The tenants, landlords and attorneys all gave favorable ratings to their experience in mediation. 89% indicated they would recommend mediation to a friend or colleague. 93% rated fairness of the process highly. All but one said they could express what was important to them during the mediation. When commenting about what they liked about the mediation, they most often said something positive about the mediator. A few also commented on the convenience of the process.

RSI has published these findings in a brief report available on our website. We are grateful to the American Arbitration Association-International Centre for Dispute Resolution Foundation’s support for our ongoing evaluation of the program and the dissemination of the findings, and to the Illinois Equal Justice Foundation, whose support has enabled us to operate this mediation program. We look forward to sharing more information with you as the program evolves.

Eviction Mediation Program Spotlight: Philadelphia

Eric Slepak-Cherney, January 31st, 2022

This article is part of a series of perspectives on eviction mediation program development that is being supported by the American Arbitration Association-International Centre for Dispute Resolution Foundation. The AAA-ICDR’s grant is enabling RSI to expand our outreach to court ADR colleagues working in the fast-evolving eviction field, and we are tremendously grateful to the Foundation for their support.

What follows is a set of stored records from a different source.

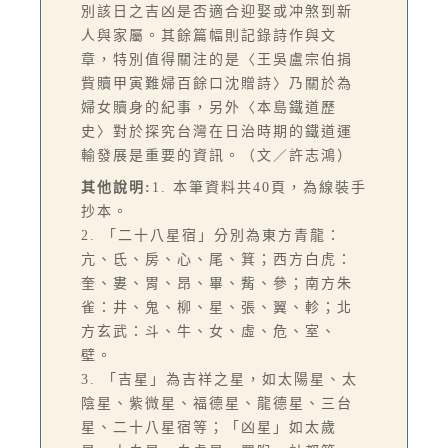
別該日之吉凶是否適合迎娶或冲煞到新
人與家屬。其餘篇幅則記錄詩作與文
章，特別值得關注的是〈王吳盧宗伯捐
貲贖甲寅難婦百餘口沈贈詩〉乃關於為
婦女贖身的紀事，另外〈本島鐵道歷
史〉對於探究台灣在日治時期的鐵道運
輸發展是重要的資訊。（文／許志鴻）
其他說明:
1. 本筆資料共40頁，為線裝手
抄本。
2. 「二十八星宿」分別為東方青龍：
亢、氐、房、心、尾、箕；西方白虎：
奎、婁、胃、昂、畢、觜、參；南方朱
雀：井、鬼、柳、星、張、翼、軫；北
方玄武：斗、牛、女、虛、危、室、
壁。
3. 「吉星」為吉祥之星，如太陽星、太
陰星、紫微星、福德星、龍德星、三台
星、二十八星宿等；「凶星」如太歲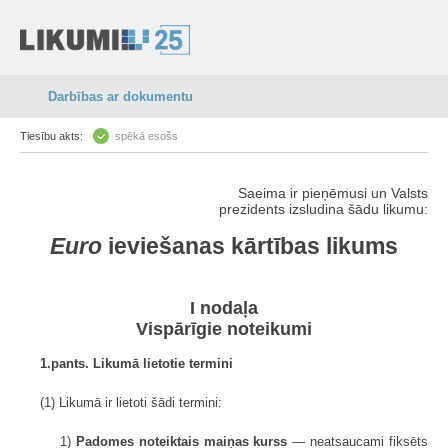
Darbības ar dokumentu
Tiesību akts:
spēkā esošs
Saeima ir pieņēmusi un Valsts
prezidents izsludina šādu likumu:
Euro
ieviešanas kārtības likums
I nodaļa
Vispārīgie noteikumi
1.pants. Likumā lietotie termini
(1) Likumā ir lietoti šādi termini:
1)
Padomes noteiktais maiņas kurss
— neatsaucami fiksēts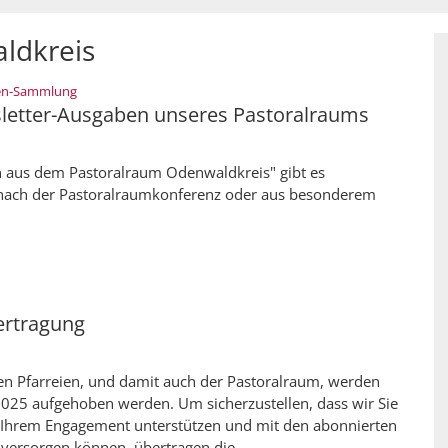
ldkreis
:
ten-Sammlung
letter-Ausgaben unseres Pastoralraums
n aus dem Pastoralraum Odenwaldkreis" gibt es
nach der Pastoralraumkonferenz oder aus besonderem
rtragung
gen Pfarreien, und damit auch der Pastoralraum, werden
025 aufgehoben werden. Um sicherzustellen, dass wir Sie
n Ihrem Engagement unterstützen und mit den abonnierten
versorgen können, übertragen die ...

Launched in August 2020, the Philadelphia Eviction Diversion Program stands out as an exemplary effort in this field.

In a city known for its famous underdog, Philadelphia’s eviction diversion program is trying to give folks a fighting chance. Image Credit: Todd van Hoosear via Flickr.

About the Program

City council legislation requires landlords to inform tenants of their rights and request mediation prior to filing an eviction claim in the Municipal Court of Philadelphia. Additionally, prior to the city’s rental assistance program running out of funds, landlords were also required to apply to that program in an effort to mitigate their claims.

Mediations are administered by a community mediation partner, CORA Good Shepherd Mediation. The mediator roster consists of volunteer neutrals, including a number of mediators from JAMS.

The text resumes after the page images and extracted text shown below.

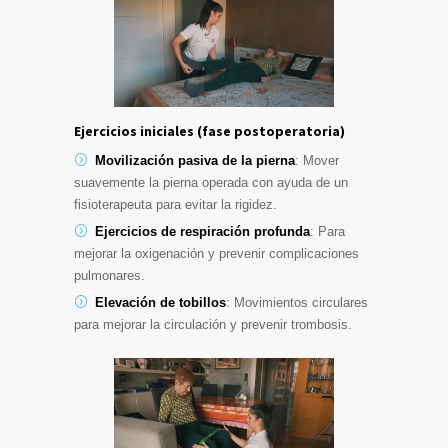
Ejercicios iniciales (fase postoperatoria)
Movilización pasiva de la pierna
: Mover
suavemente la pierna operada con ayuda de un
fisioterapeuta para evitar la rigidez.
Ejercicios de respiración profunda
: Para
mejorar la oxigenación y prevenir complicaciones
pulmonares.
Elevación de tobillos
: Movimientos circulares
para mejorar la circulación y prevenir trombosis.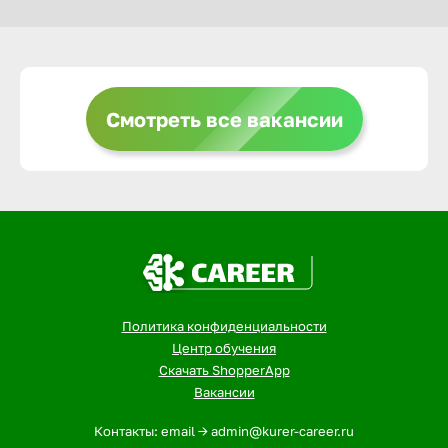
Выкса
Смотреть все вакансии
Вышний 
Вятские 
Гай
Геленджи
Политика конфиденциальности
Центр обучения
Георгиев
Скачать ShopperApp
Вакансии
Глазов
Контакты: email -> admin@kurer-career.ru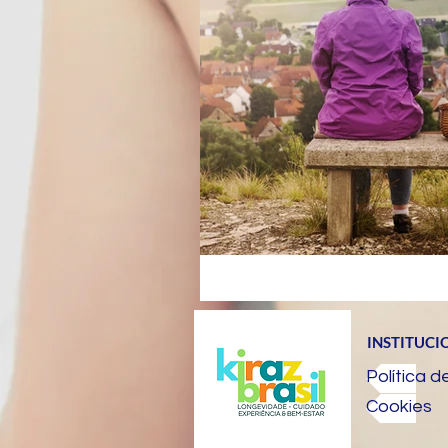
INSTITUCI
Política d
Cookies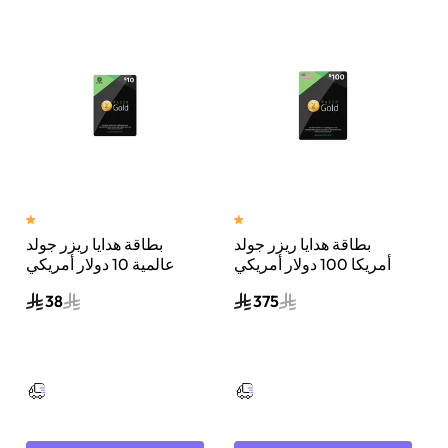
بطاقة هدايا ريزر جولد
بطاقة هدايا ريزر جولد
ي
أمريكا 100 دولار أمريكي
عالمية 10 دولار أمريكي
إرسال الكود الرقمي بالبريد
إرسال الكود الرقمي بالبريد
38
375
الإلكتروني والرسائل أسود
الإلكتروني والرسائل أسود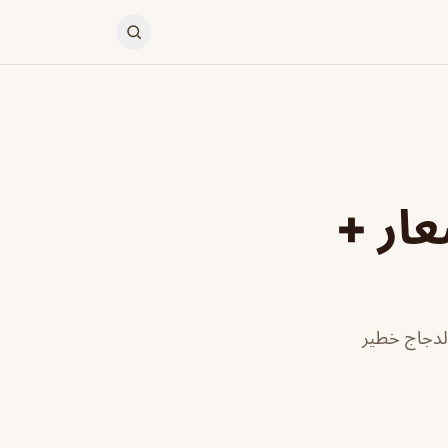
عار +
لدجاج خطير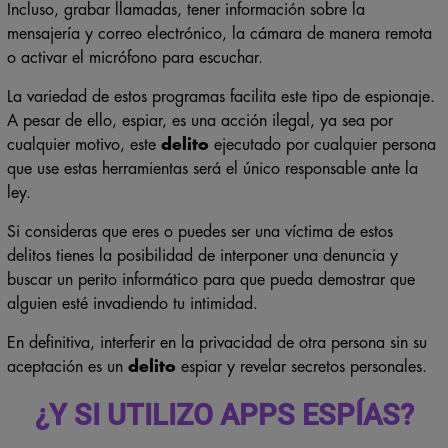
Incluso, grabar llamadas, tener información sobre la
mensajería y correo electrónico, la cámara de manera remota
o activar el micrófono para escuchar.
La variedad de estos programas facilita este tipo de espionaje.
A pesar de ello, espiar, es una acción ilegal, ya sea por
cualquier motivo, este
delito
ejecutado por cualquier persona
que use estas herramientas será el único responsable ante la
ley.
Si consideras que eres o puedes ser una víctima de estos
delitos tienes la posibilidad de interponer una denuncia y
buscar un perito informático para que pueda demostrar que
alguien esté invadiendo tu intimidad.
En definitiva, interferir en la privacidad de otra persona sin su
aceptación es un
delito
espiar y revelar secretos personales.
¿Y SI UTILIZO APPS ESPÍAS?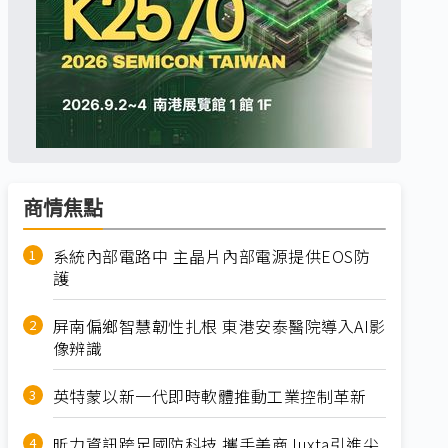
商情焦點
系統內部電路中 主晶片內部電源提供EOS防
護
屏南偏鄉智慧韌性扎根 東港安泰醫院導入AI影
像辨識
英特蒙以新一代即時軟體推動工業控制革新
昕力資訊跨足國防科技 攜手美商Juxta引進尖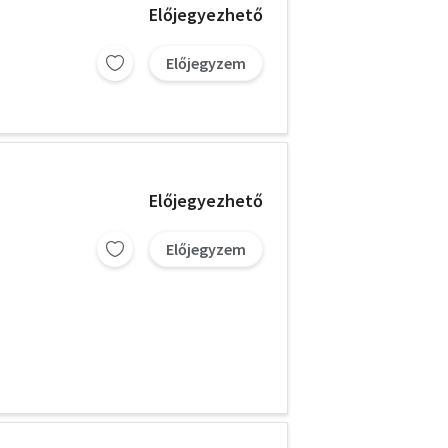
Előjegyezhető
Előjegyzem
Előjegyezhető
Előjegyzem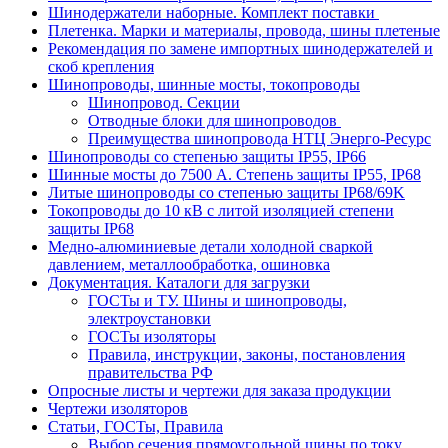
Шинодержатели наборные. Комплект поставки
Плетенка. Марки и материалы, провода, шины плетеные
Рекомендация по замене импортных шинодержателей и
скоб крепления
Шинопроводы, шинные мосты, токопроводы
Шинопровод. Секции
Отводные блоки для шинопроводов
Преимущества шинопровода НТЦ Энерго-Ресурс
Шинопроводы со степенью защиты IP55, IP66
Шинные мосты до 7500 А. Степень защиты IP55, IP68
Литые шинопроводы со степенью защиты IP68/69K
Токопроводы до 10 кВ с литой изоляцией степени
защиты IP68
Медно-алюминиевые детали холодной сваркой
давлением, металлообработка, ошиновка
Документация. Каталоги для загрузки
ГОСТы и ТУ. Шины и шинопроводы,
электроустановки
ГОСТы изоляторы
Правила, инструкции, законы, постановления
правительства РФ
Опросные листы и чертежи для заказа продукции
Чертежи изоляторов
Статьи, ГОСТы, Правила
Выбор сечения прямоугольной шины по току.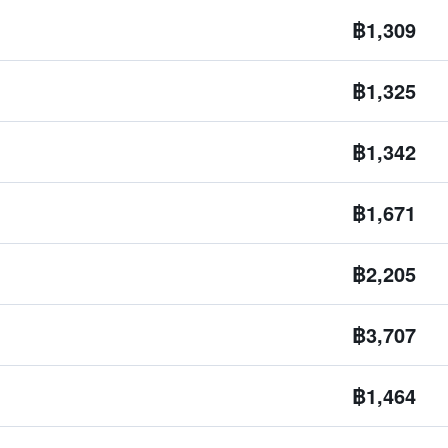
฿1,309
฿1,325
฿1,342
฿1,671
฿2,205
฿3,707
฿1,464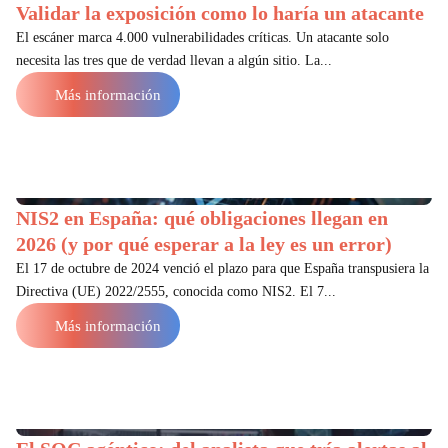
Validar la exposición como lo haría un atacante
El escáner marca 4.000 vulnerabilidades críticas. Un atacante solo
necesita las tres que de verdad llevan a algún sitio. La...
Más información
NIS2 en España: qué obligaciones llegan en
2026 (y por qué esperar a la ley es un error)
El 17 de octubre de 2024 venció el plazo para que España transpusiera la
Directiva (UE) 2022/2555, conocida como NIS2. El 7...
Más información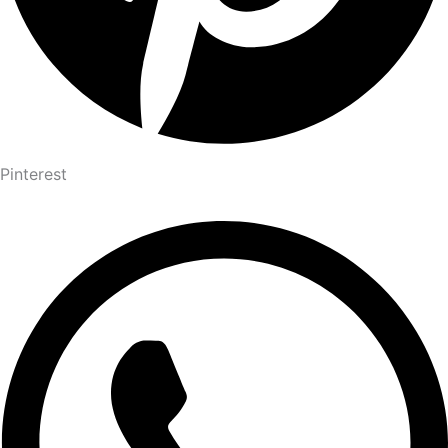
Pinterest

Data from January 2021 indicated that the parties were able to reach an agreement that kept the tenant in the unit in about 70% of mediations. An additional 22% were able to agree on a different outcome, such as moving out, that avoided the tenant receiving an eviction on their record.

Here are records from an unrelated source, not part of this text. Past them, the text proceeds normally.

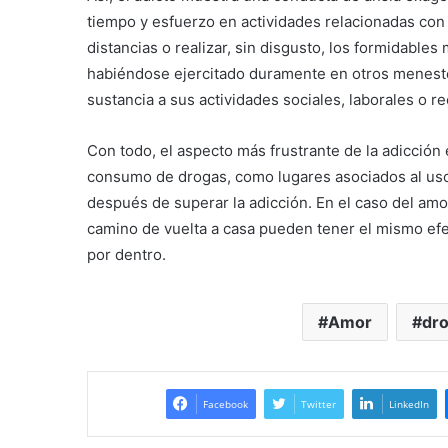
tiempo y esfuerzo en actividades relacionadas con 
distancias o realizar, sin disgusto, los formidable
habiéndose ejercitado duramente en otros menester
sustancia a sus actividades sociales, laborales o r
Con todo, el aspecto más frustrante de la adicción 
consumo de drogas, como lugares asociados al uso
después de superar la adicción. En el caso del amo
camino de vuelta a casa pueden tener el mismo efe
por dentro.
Amor
dr
Facebook
Twitter
LinkedIn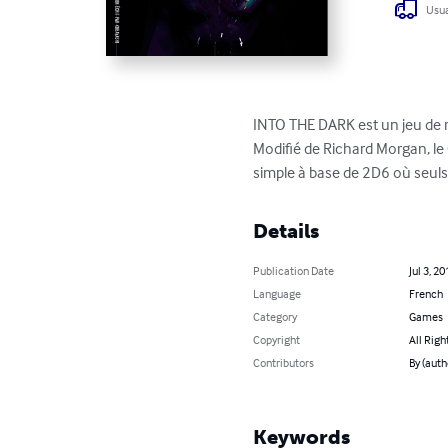
Usua
INTO THE DARK est un jeu de r
Modifié de Richard Morgan, le
simple à base de 2D6 où seuls 
Details
Publication Date
Jul 3, 20
Language
French
Category
Games
Copyright
All Righ
Contributors
By (auth
Keywords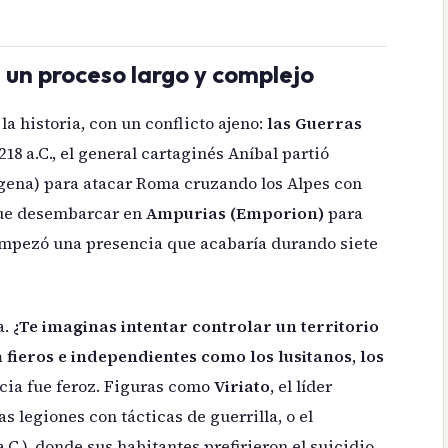
 un proceso largo y complejo
a historia, con un conflicto ajeno:
las Guerras
18 a.C., el general cartaginés Aníbal partió
agena) para atacar Roma cruzando los Alpes con
fue desembarcar en
Ampurias (Emporion)
para
 empezó una presencia que acabaría durando siete
a.
¿Te imaginas intentar controlar un territorio
n fieros e independientes como los lusitanos, los
cia fue feroz. Figuras como
Viriato
, el líder
s legiones con tácticas de guerrilla, o el
a.C.), donde sus habitantes prefirieron el suicidio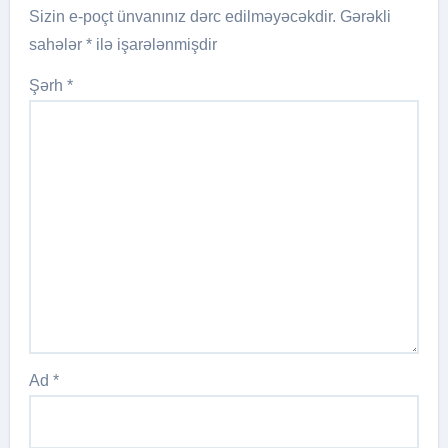
Sizin e-poçt ünvanınız dərc edilməyəcəkdir.
Gərəkli
sahələr
*
ilə işarələnmişdir
Şərh
*
Ad
*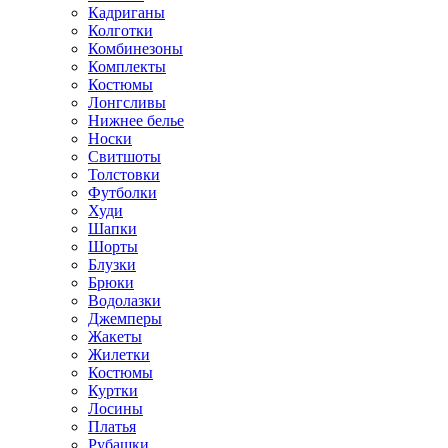
Кадриганы
Колготки
Комбинезоны
Комплекты
Костюмы
Лонгсливы
Нижнее белье
Носки
Свитшоты
Толстовки
Футболки
Худи
Шапки
Шорты
Блузки
Брюки
Водолазки
Джемперы
Жакеты
Жилетки
Костюмы
Куртки
Лосины
Платья
Рубашки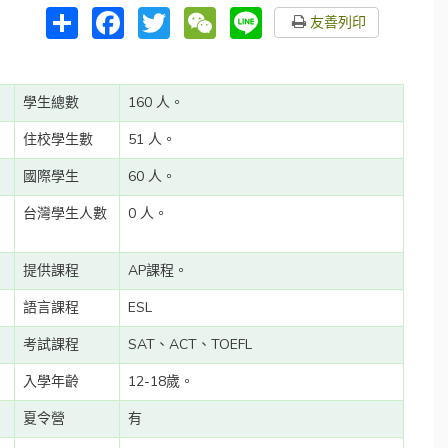
分
Facebook
Twitter
WeChat
Line
友善列印
享
學生總數
160 人。
住校學生數
51 人。
國際學生
60 人。
台灣學生人數
0 人。
提供課程
AP課程。
語言課程
ESL
。
考試課程
SAT、ACT、TOEFL
入學年齡
12-18歲。
夏令營
有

Last month, the city council passed legislation to extend the operation of the program through 2022. Additionally, the legislation provided for updating the required notice of diversion rights which tenants must receive, which now will include an updated ledger so the tenant knows the exact amount the landlord is seeking and how that total is derived. The program is also utilizing a web portal to expedite the disputes and give parties another mechanism to interact directly.

Things We Really Like About This Model

  • Rental assistance is the real lynchpin that makes eviction diversion possible. However, many jurisdictions we have heard from have faced challenges in making sure that parties know how to access that fund. By integrating it directly into the eviction dispute resolution process, the Philadelphia program greatly reduced the chance of parties missing that opportunity.
  • The ability/infrastructure to capture parties pre-filing lessens strain on the court system. Additionally, unless the jurisdiction has mechanisms to seal eviction filings in place, the filing itself could be tremendously detrimental to the tenant’s future housing prospects.
  • Requiring ledgers can bring much needed clarity to a dispute. Determining the exact amount owed and how that figure is calculated is a frequent focus in mediation, and making that document a necessity can provide parties a helpful reference to inform the conversation.
  • The new web portal is another nice engagement point that hopefully diverts further cases from eviction. Every dispute is unique, and not all of them will need full-blown mediation to help serve the parties. Giving parties some self-help tools to communicate, exchange information, and negotiate may be sufficient for some disputes.